EXERCISE DESCRIPTION:
Recast the entries below as a numbered list, beginning at the line that contains "h=5 m=30 s=38." and continuing through the last line of the entries, with blank lines omitted. Exclude the pictures from the list.

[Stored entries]

• • • • •

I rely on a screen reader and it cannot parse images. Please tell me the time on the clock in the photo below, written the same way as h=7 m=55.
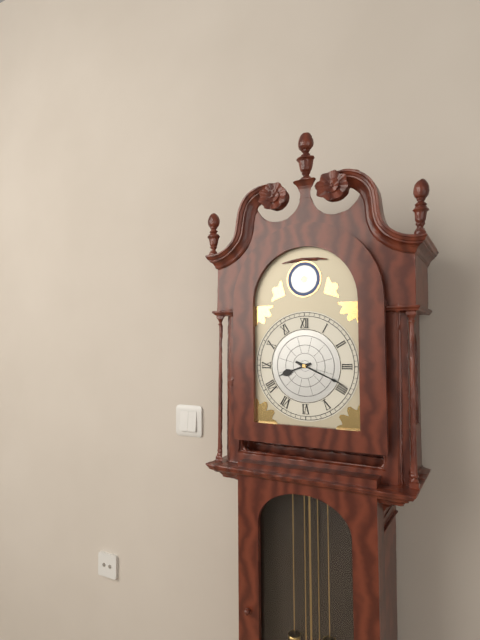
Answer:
h=8 m=19
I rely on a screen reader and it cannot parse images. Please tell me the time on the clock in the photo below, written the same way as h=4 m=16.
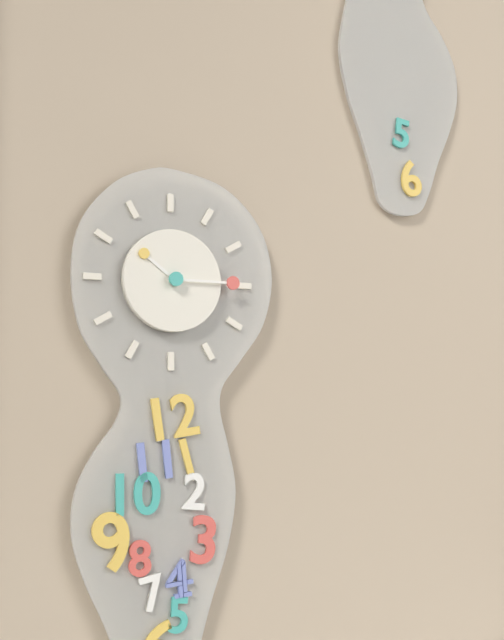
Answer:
h=10 m=15
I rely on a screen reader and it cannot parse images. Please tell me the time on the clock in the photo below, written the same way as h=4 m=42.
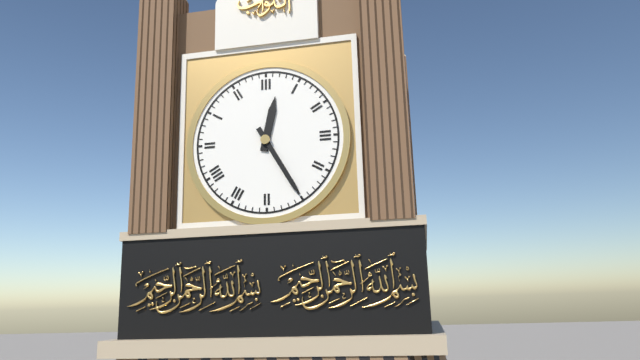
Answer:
h=12 m=25
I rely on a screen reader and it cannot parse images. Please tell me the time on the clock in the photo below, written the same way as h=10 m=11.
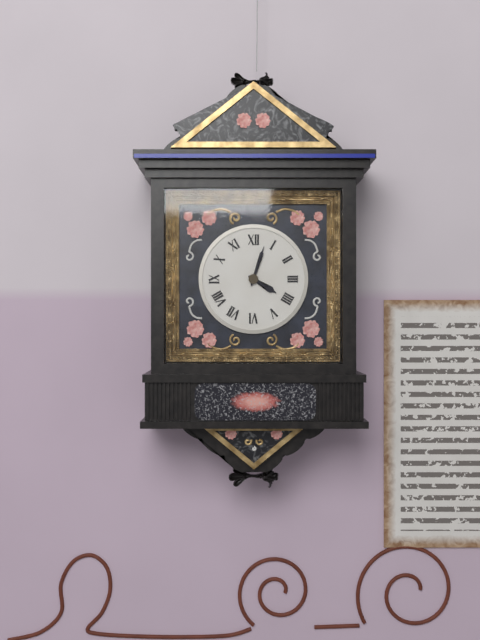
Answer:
h=4 m=3
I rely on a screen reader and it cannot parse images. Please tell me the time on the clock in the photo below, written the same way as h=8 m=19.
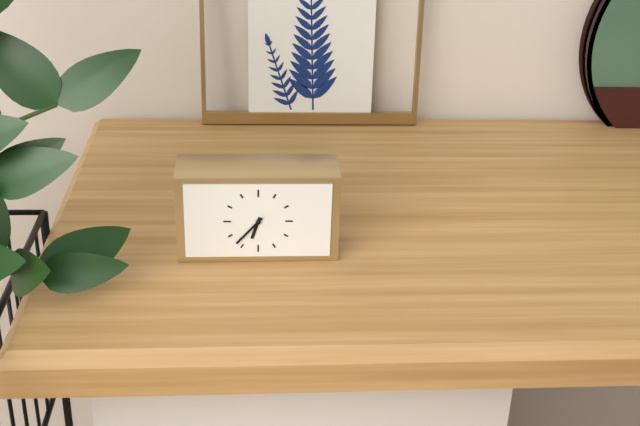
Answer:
h=6 m=37
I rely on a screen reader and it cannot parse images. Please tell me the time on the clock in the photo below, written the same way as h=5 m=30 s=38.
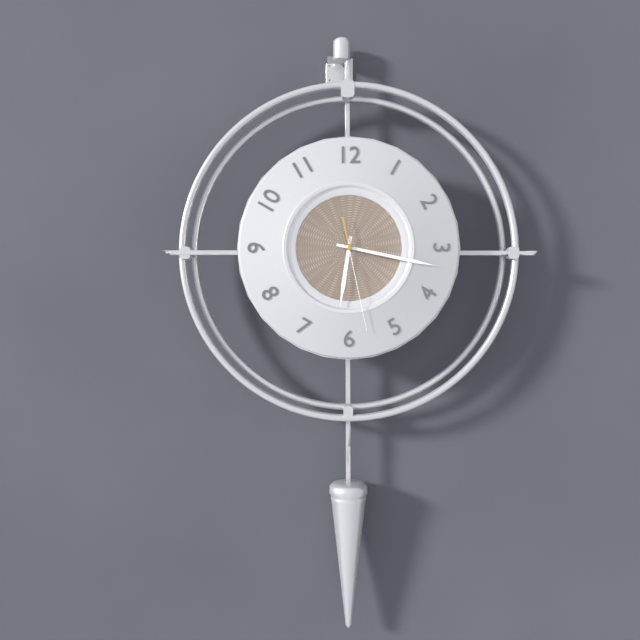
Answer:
h=6 m=17 s=28
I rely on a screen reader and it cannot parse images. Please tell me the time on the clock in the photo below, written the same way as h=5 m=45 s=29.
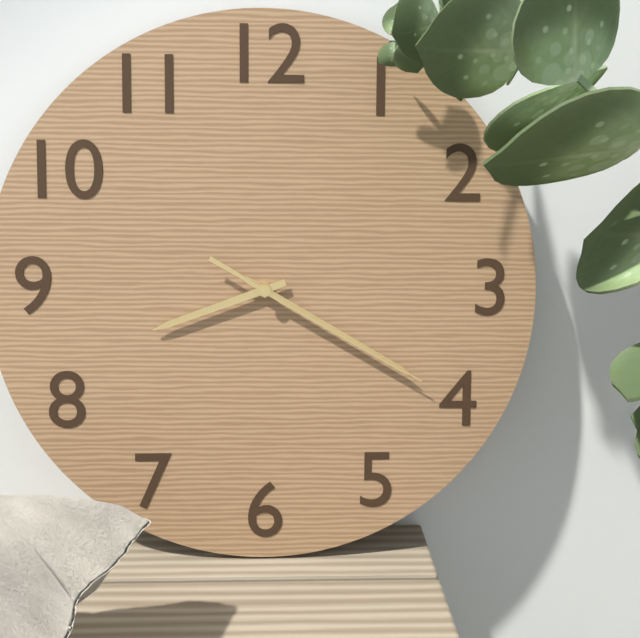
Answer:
h=8 m=20 s=20
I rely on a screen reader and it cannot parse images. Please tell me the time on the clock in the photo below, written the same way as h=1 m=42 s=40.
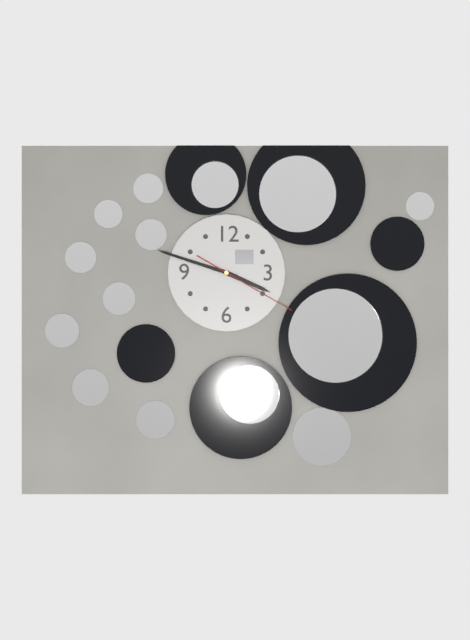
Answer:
h=3 m=48 s=20
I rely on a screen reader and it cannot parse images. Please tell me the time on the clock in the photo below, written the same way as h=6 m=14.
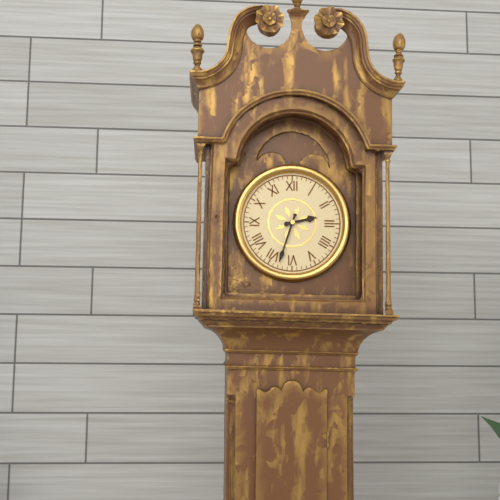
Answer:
h=2 m=33
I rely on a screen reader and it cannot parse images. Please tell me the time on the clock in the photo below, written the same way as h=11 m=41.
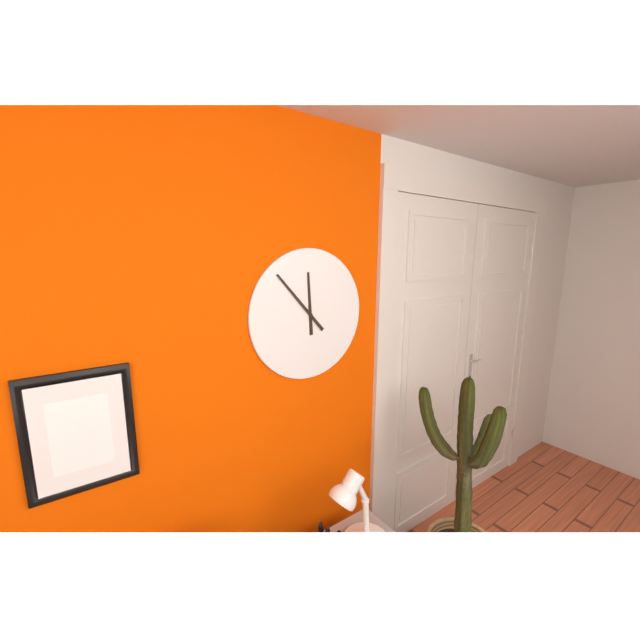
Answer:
h=11 m=53
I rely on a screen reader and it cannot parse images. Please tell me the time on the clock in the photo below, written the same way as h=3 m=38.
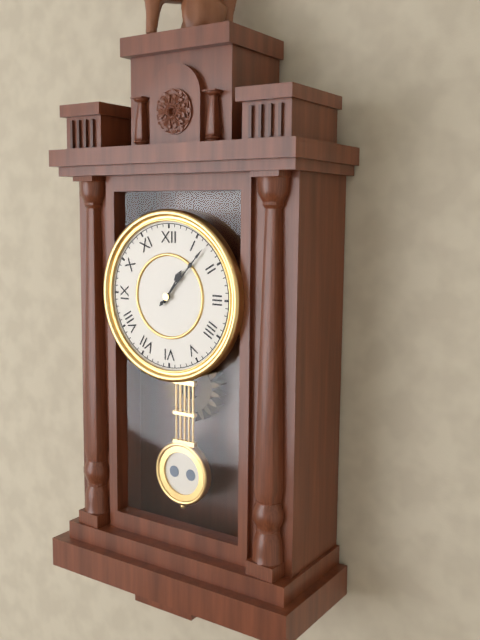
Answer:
h=1 m=7
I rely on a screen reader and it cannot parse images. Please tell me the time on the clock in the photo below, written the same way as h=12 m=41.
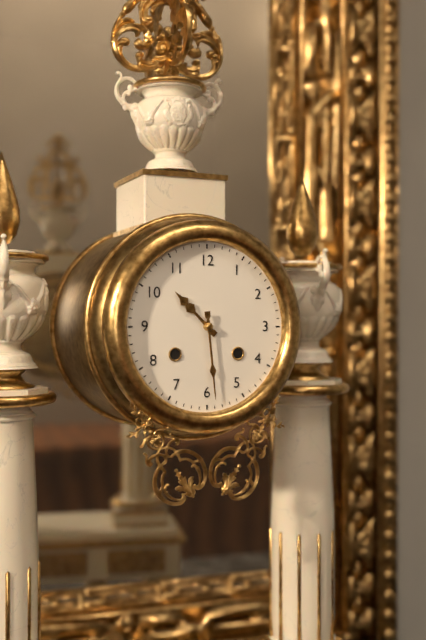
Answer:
h=10 m=29
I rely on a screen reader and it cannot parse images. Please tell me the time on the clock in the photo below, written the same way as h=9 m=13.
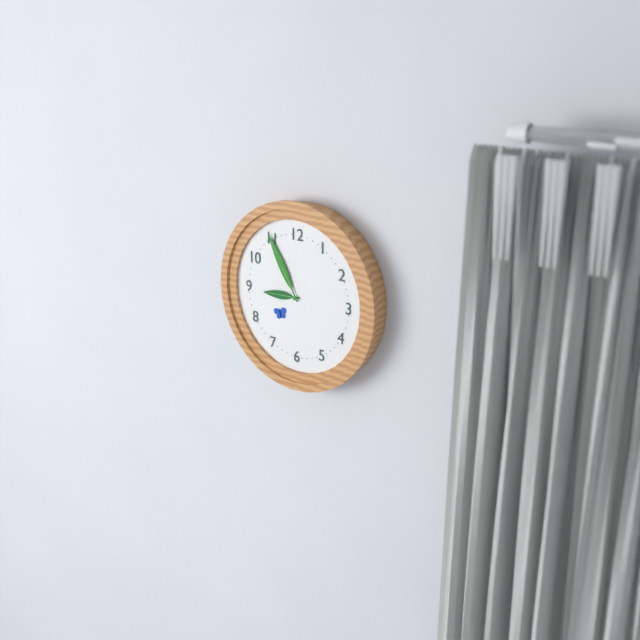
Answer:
h=8 m=55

• • • • •

EXERCISE RESPONSE:
1. I rely on a screen reader and it cannot parse images. Please tell me the time on the clock in the photo below, written the same way as h=5 m=30 s=38.
2. Answer:
3. h=6 m=17 s=28
4. I rely on a screen reader and it cannot parse images. Please tell me the time on the clock in the photo below, written the same way as h=5 m=45 s=29.
5. Answer:
6. h=8 m=20 s=20
7. I rely on a screen reader and it cannot parse images. Please tell me the time on the clock in the photo below, written the same way as h=1 m=42 s=40.
8. Answer:
9. h=3 m=48 s=20
10. I rely on a screen reader and it cannot parse images. Please tell me the time on the clock in the photo below, written the same way as h=6 m=14.
11. Answer:
12. h=2 m=33
13. I rely on a screen reader and it cannot parse images. Please tell me the time on the clock in the photo below, written the same way as h=11 m=41.
14. Answer:
15. h=11 m=53
16. I rely on a screen reader and it cannot parse images. Please tell me the time on the clock in the photo below, written the same way as h=3 m=38.
17. Answer:
18. h=1 m=7
19. I rely on a screen reader and it cannot parse images. Please tell me the time on the clock in the photo below, written the same way as h=12 m=41.
20. Answer:
21. h=10 m=29
22. I rely on a screen reader and it cannot parse images. Please tell me the time on the clock in the photo below, written the same way as h=9 m=13.
23. Answer:
24. h=8 m=55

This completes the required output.